What could I do? I let him look but kept the chain around my neck, as always. I’d never removed it since Mom had given it back to me. I don’t know why. The stone fascinated me. It never seemed to be any one color or another but was constantly changing. Even as the man behind the counter held it, it was turning from a pale silver to a deep, rain-cloud purple.
The next thing I knew, the guy behind the counter said he just had to show it to his boss, who was in the back, having his lunch. He was going to love it.
I don’t know what I thought was going to happen…or why I had such a strong urge to run away.
I should have listened to my instincts. I should have seen what the stone was trying to tell me.
But I didn’t.
After the assistant disappeared, the head jeweler came out, wiping his mouth on a napkin. By that time, I could see that my mom had pulled up in her car across the street.
“Actually,” I said, a surge of relief rushing through me. Now I had an excuse to leave. “My ride is here. I need to go. Sorry —”
The older jeweler had already seized the end of my pendant by then, though, so I was trapped…held suspended across the glass counter by the gold chain.
That’s when several things seemed to happen all at once.
Something went cold in the jeweler’s gaze when it fastened on the stone. The closer he bent to look at it, the more nervous I got…and the darker the diamond seemed to turn at its heart. My own heart began to beat very hard.
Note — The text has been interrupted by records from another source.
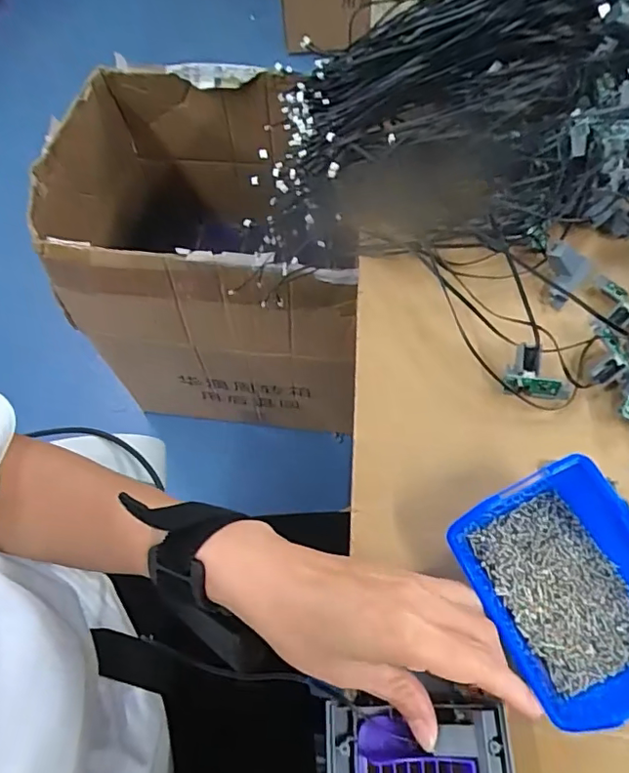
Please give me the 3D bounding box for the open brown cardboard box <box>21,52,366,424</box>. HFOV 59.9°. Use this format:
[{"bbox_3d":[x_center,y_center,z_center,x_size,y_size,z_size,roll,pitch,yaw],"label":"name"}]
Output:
[{"bbox_3d":[-0.173,-0.204,0.918,0.478,0.451,0.366,7,66,4],"label":"open brown cardboard box"}]

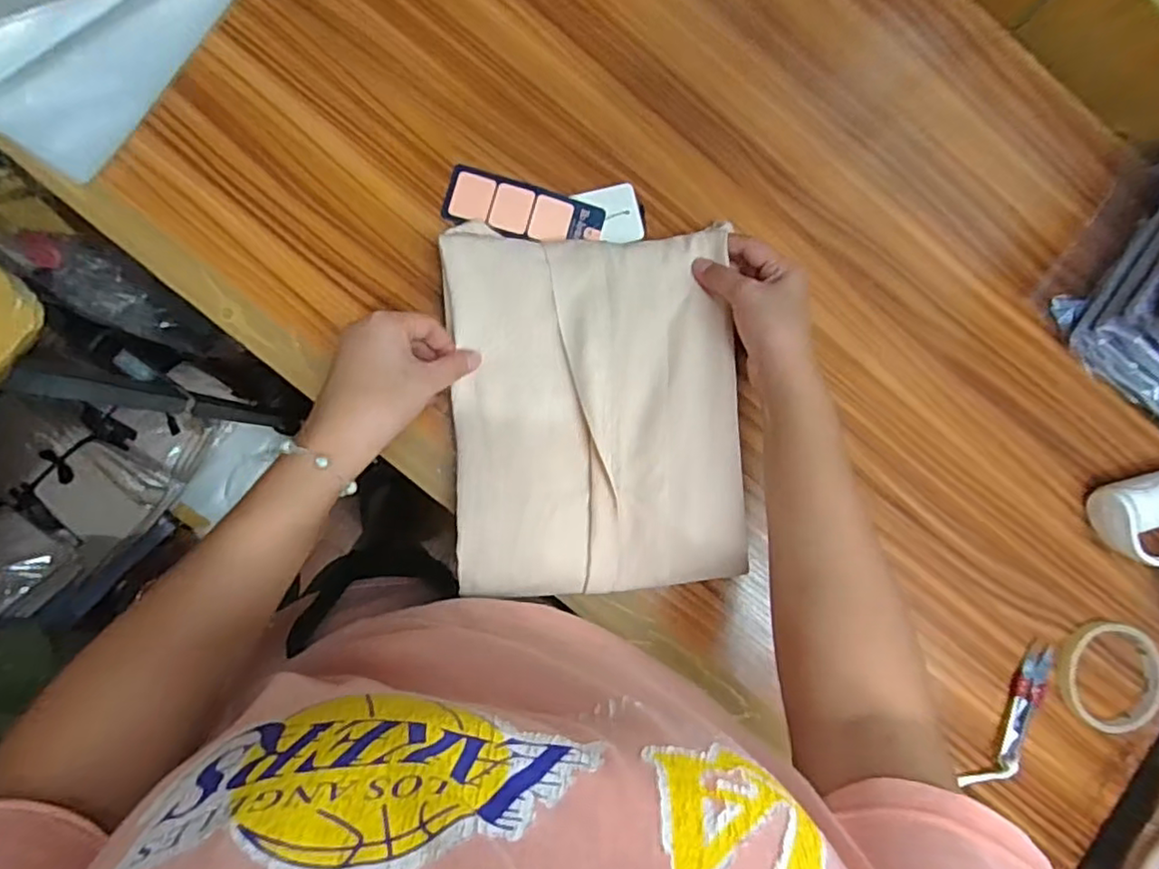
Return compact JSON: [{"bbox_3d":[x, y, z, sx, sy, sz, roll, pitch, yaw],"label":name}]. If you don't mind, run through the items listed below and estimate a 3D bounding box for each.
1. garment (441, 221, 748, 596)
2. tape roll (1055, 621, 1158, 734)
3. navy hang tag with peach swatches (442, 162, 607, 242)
[{"bbox_3d":[0.013,-0.019,0.455,0.199,0.024,0.253,-3,87,-8],"label":"garment"},{"bbox_3d":[0.434,0.197,0.522,0.095,0.012,0.085,16,85,-6],"label":"tape roll"},{"bbox_3d":[-0.041,-0.169,0.488,0.118,0.005,0.045,14,85,-6],"label":"navy hang tag with peach swatches"}]

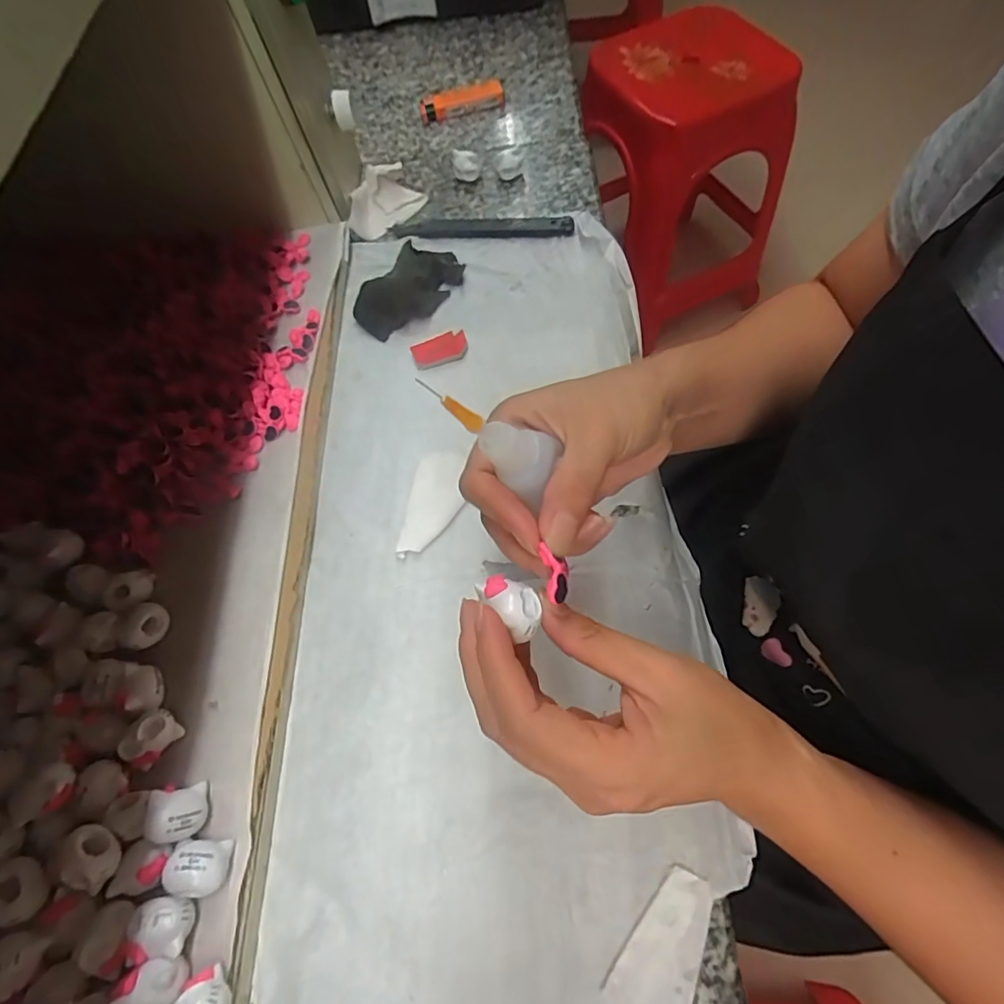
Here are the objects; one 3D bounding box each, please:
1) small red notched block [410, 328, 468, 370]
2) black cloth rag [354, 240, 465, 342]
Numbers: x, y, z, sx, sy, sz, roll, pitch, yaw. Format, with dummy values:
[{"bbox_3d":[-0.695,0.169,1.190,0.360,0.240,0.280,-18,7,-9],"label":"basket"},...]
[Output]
[{"bbox_3d":[-0.044,-0.108,0.377,0.039,0.010,0.023,-16,65,-2],"label":"small red notched block"},{"bbox_3d":[-0.068,-0.161,0.386,0.043,0.017,0.086,38,74,20],"label":"black cloth rag"}]

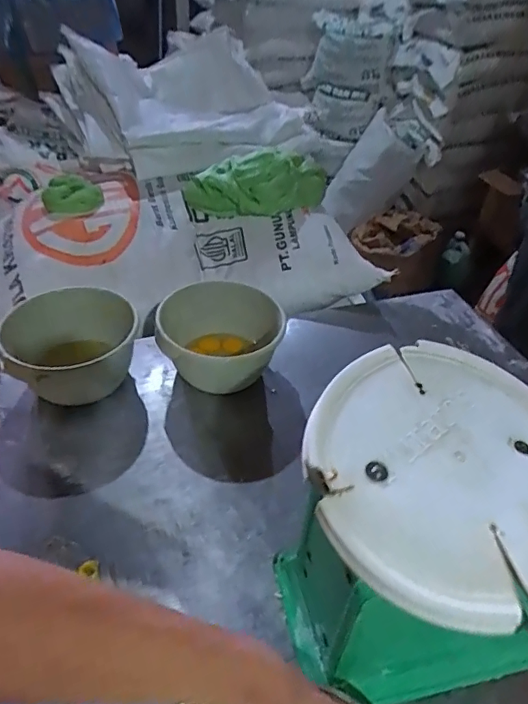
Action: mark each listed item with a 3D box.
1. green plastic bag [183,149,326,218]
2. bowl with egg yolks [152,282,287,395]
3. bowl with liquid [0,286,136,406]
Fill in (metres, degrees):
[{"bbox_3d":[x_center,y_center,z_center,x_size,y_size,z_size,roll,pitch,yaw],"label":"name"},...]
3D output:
[{"bbox_3d":[-0.005,-0.363,1.091,0.320,0.105,0.139,-7,43,-16],"label":"green plastic bag"},{"bbox_3d":[-0.073,-0.012,0.818,0.187,0.110,0.186,3,41,-3],"label":"bowl with egg yolks"},{"bbox_3d":[-0.287,-0.001,0.773,0.186,0.118,0.180,3,41,-3],"label":"bowl with liquid"}]

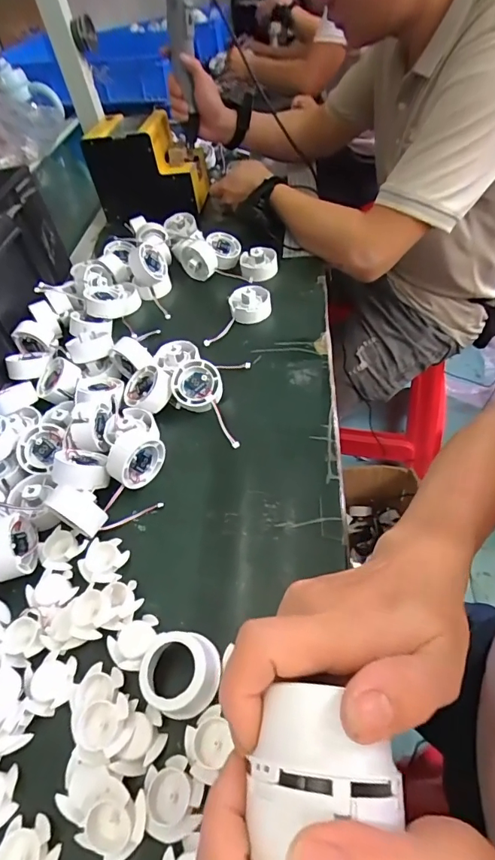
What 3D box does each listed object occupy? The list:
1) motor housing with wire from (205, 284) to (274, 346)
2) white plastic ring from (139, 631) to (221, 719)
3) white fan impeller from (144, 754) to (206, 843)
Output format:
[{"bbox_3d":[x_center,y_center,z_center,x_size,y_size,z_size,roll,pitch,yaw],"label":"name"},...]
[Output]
[{"bbox_3d":[-0.019,-0.157,0.594,0.112,0.035,0.046,-28,51,-15],"label":"motor housing with wire"},{"bbox_3d":[-0.046,0.170,0.312,0.053,0.026,0.048,-18,48,-5],"label":"white plastic ring"},{"bbox_3d":[-0.045,0.226,0.276,0.036,0.010,0.040,-13,48,-1],"label":"white fan impeller"}]

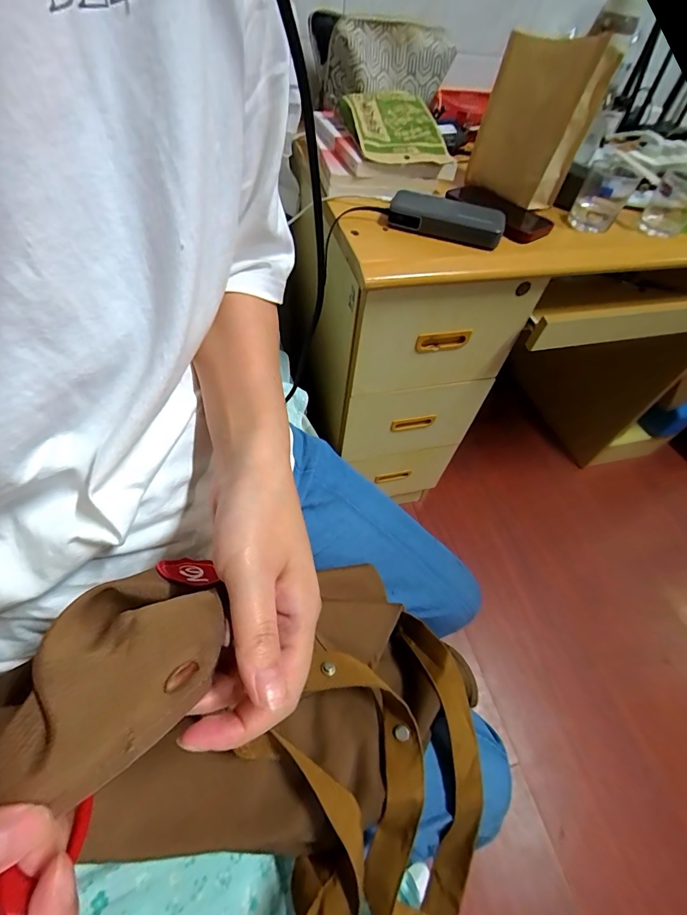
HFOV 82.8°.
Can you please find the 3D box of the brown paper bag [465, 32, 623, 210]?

And though I couldn’t turn my head all the way to look because the jeweler had me almost literally by the neck, I could have sworn I saw, out of the corner of my eye, him standing outside the store, looking at us through the window.
“Do you have any idea what this is that you’re wearing, young lady?” the jeweler demanded. And then he launched into some kind of bizarre diamond speak. “This is a fancy deep gray blue. If I’m not wrong, it’s probably worth anywhere from fifty to seventy-five million dollars. Maybe more if its provenance can be proven, because it looks uncannily like one I’ve seen somewhere before.”